James Ford Seale, 72, was serving three life terms on charges of kidnapping and conspiracy over the deaths.
The court agreed with arguments by Mr Seale's lawyer that a legal time limit for prosecuting the case had lapsed.
Dozens of black people were killed in the 1950s and 1960s by white people wanting to preserve racial segregation.
Former policeman Mr Seale's case is one of many recently revived by US prosecutors hoping to punish unsolved crimes from the era of the civil rights movement.
Charles Eddie Moore and Henry Hezekiah Dee were both aged 19 when they were killed.
They were said to have been kidnapped and forced into a vehicle owned by Mr Seale before being tied up and drowned in the Mississippi river.
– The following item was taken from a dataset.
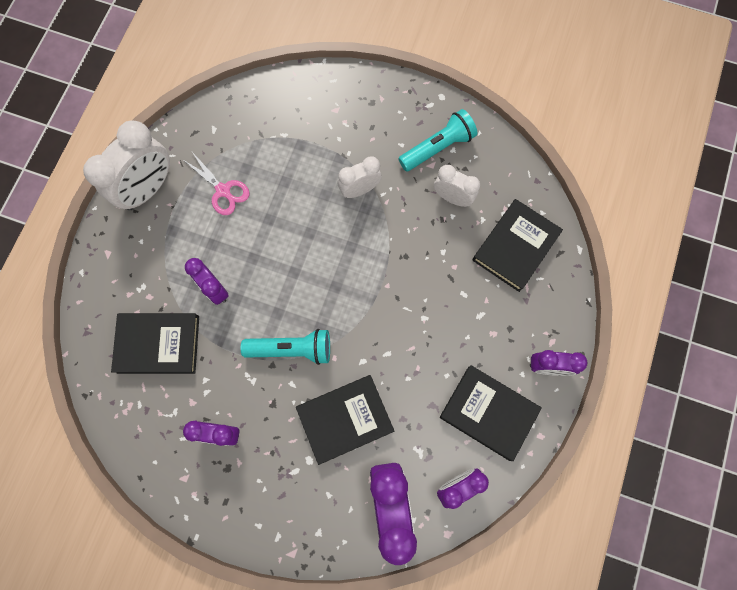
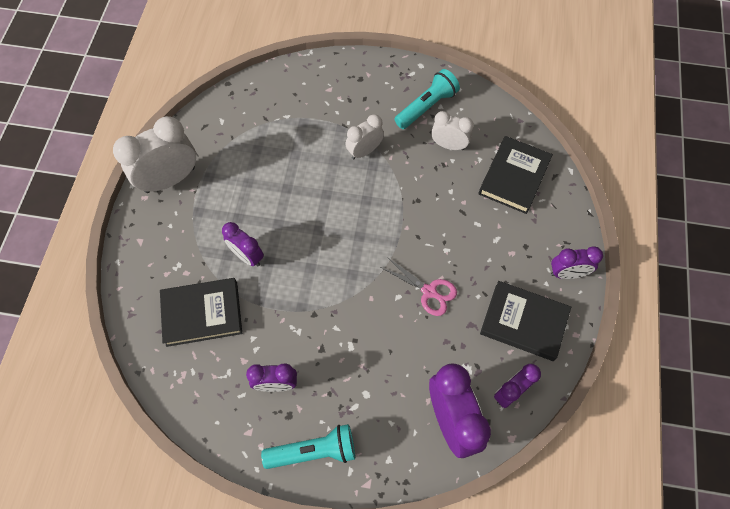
camera: 10 degrees left, 10 degrees down
(149, 189) = (170, 179): white clock -> white clock turned 150 degrees counterclockwise
(223, 190) = (239, 170): pink scissors -> pink scissors (429, 291)
(291, 349) = (329, 297): turquoise flashlight -> turquoise flashlight (313, 451)
(345, 419) = (392, 350): black book -> none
Their bodies were found months later during a search for three well-known civil rights activists - Michael Schwerner, Andrew Goodman and James Chaney - who had disappeared in the area.
The investigation into the campaigners' disappearance was dramatised in the 1988 Hollywood film, Mississippi Burning.
'Life disrupted'
The 5th US Circuit Court of Appeals ruled that the lower court had failed to recognise a statute of limitations applied to the case.
Mr Seale's lawyer, Kathy Nester, had argued that a 1972 law abolishing the death penalty for kidnapping also imposed a five-year limit in such cases.
The appeals court ruling noted that the alleged crimes took place in 1964, while the indictment against Mr Seale was issued in 2007.
Ms Nester told the Associated Press news agency the ruling effectively dismissed the case against her client but said prosecutors may take the case to another appeals court.
Thomas Moore, the brother of one of the dead teenagers, told AP he felt the truth about the murder had been revealed.
"This [ruling] doesn't take one ounce away from me," Mr Moore said.
"James Ford Seale has spent more than a year in jail. I know I have disrupted his life."
'Dumped alive'
Mr Seale was first arrested in 1964 but authorities freed him, citing lack of evidence.
The charges were dropped at the time because local police were colluding with the Ku Klux Klan, federal prosecutors have said.
He was rearrested in January 2007 after he was found to be very much alive - despite his relatives' claims that he had died.
Mr Seale, who has cancer and growths on his bones, was sentenced last year to serve time in a prison that could provide the medical care he needed.
The key witness in his trial, confessed Klansman Charles Marcus Edwards, said during the trial that Mr Seale attached heavy weights to the boys and dumped them alive into the river.
But the defence had argued that Mr Edwards, who was granted immunity for his testimony, was an "admitted liar".